The Community Series Is Here!

Part of my story is that after my parents died in a car accident when I was 20, I was so consumed with anger and confusion over why God would allow something so awful that I eventually left the church. It was easy enough to do—I never made a commitment to any particular church in college or to my parents’ church. So when I decided not to go anymore, there was really no one to miss me.

At first I reveled in my freedom, happy to be free of what I now considered restraints of accountability and legalism. I not only wandered from the church, but I wandered into other places. Unhealthy places I thought would offer me safety and life and happiness, but which left me feeling used, unknown, and very lonely. Completely without community and love.

Fast forward many years, and I was on my knees in my little apartment, like the woman reaching out to touch Jesus’ robes, hoping that He would have mercy on me and restore me to Him. Which He did, because he had been pursuing me all along despite my angry heart.

I ended up on the East Coast living with my sister Erin’s family. The first Sunday I went to church with her, the Music Director greeted me warmly saying, “Welcome home.” Those words opened a world of safety and community to me for the year I was there. I loved being a part of that church family, growing and serving and being loved. It was a beautiful season for me.

The contrast between the years of no community versus being in community is stark. I’ve shared a bit in the past about how my husband and I struggled to find community once we were married. Those seasons of not having community, whether by choice or not, were dark and lonely and painful.
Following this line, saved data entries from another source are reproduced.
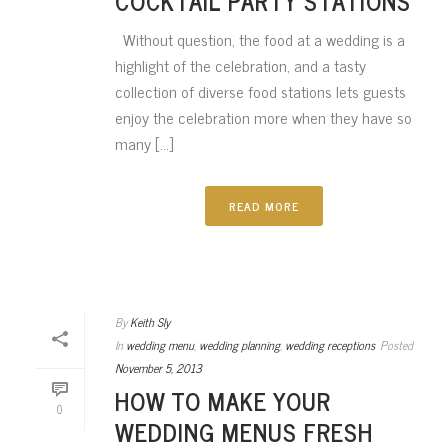
COCKTAIL PARTY STATIONS
Without question, the food at a wedding is a
highlight of the celebration, and a tasty
collection of diverse food stations lets guests
enjoy the celebration more when they have so
many [...]
READ MORE
By
Keith Sly
In
wedding menu
,
wedding planning
,
wedding receptions
Posted
November 5, 2013
HOW TO MAKE YOUR
0
WEDDING MENUS FRESH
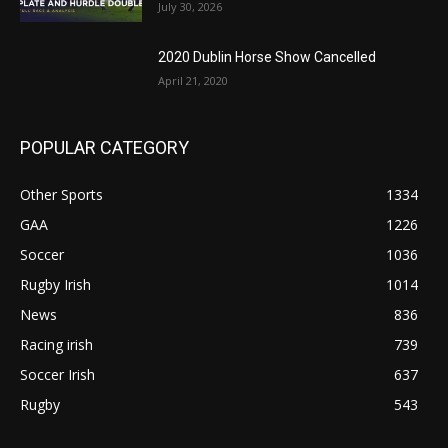
July 30, 2026
2020 Dublin Horse Show Cancelled
April 21, 2020
POPULAR CATEGORY
Other Sports
1334
GAA
1226
Soccer
1036
Rugby Irish
1014
News
836
Racing irish
739
Soccer Irish
637
Rugby
543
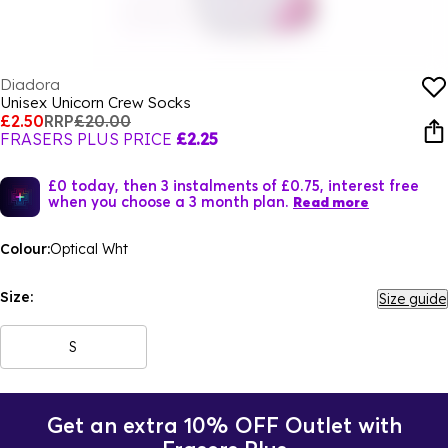
Diadora
Unisex Unicorn Crew Socks
£2.50
RRP
£20.00
FRASERS PLUS PRICE
£2.25
£0 today, then 3 instalments of £0.75, interest free
when you choose a 3 month plan.
Read more
Colour:
Optical Wht
Size:
Size guide
S
Get an extra 10% OFF Outlet with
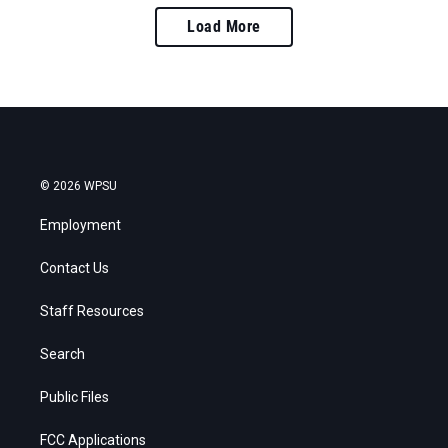
Load More
© 2026 WPSU
Employment
Contact Us
Staff Resources
Search
Public Files
FCC Applications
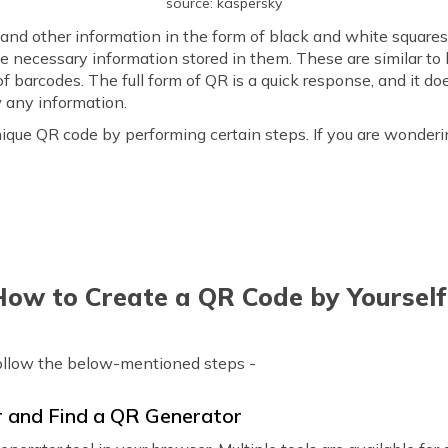
source: kaspersky
 and other information in the form of black and white squar
e necessary information stored in them. These are similar t
 of barcodes. The full form of QR is a quick response, and it 
any information.
que QR code by performing certain steps. If you are wonderi
How to Create a QR Code by Yourself
ollow the below-mentioned steps -
r and Find a QR Generator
Each of us on the MF team has a different story of community—times we haven’t had it, times it worked, times it didn’t, how God met us in those places, what we’ve learned, how we’ve failed. The list goes on and on. We have collected many questions and topics from you all to address and discuss, and we are pleased to be officially starting our series on community this week.

We hope this will be a blessing to you as we process what community is and what it means as Christians to live in community with each other. We don’t have all the answers, but we have hearts that are willing to dig deeply and walk this with the Mundane Faithfulness community.

Let the peace of Christ keep you in tune with each other, in step with each other. None of this going off and doing your own thing. And cultivate thankfulness. Let the Word of Christ—the Message—have the run of the house. Give it plenty of room in your lives. Instruct and direct one another using good common sense. And sing, sing your hearts out to God! Let every detail in your lives—words, actions, whatever—be done in the name of the Master, Jesus, thanking God the Father every step of the way.
— Colossians 3: 15-17

Dear God, Thank you that you designed us for relationships. Thank you that we are created to do life together with love and kindness and grace. And thank you, most of all, that you sacrificed what was dearest to you in order to have relationships with us. Please give us faith in your love for us, and give us courage and wisdom as we explore what it means to live in community with you and each other. Amen.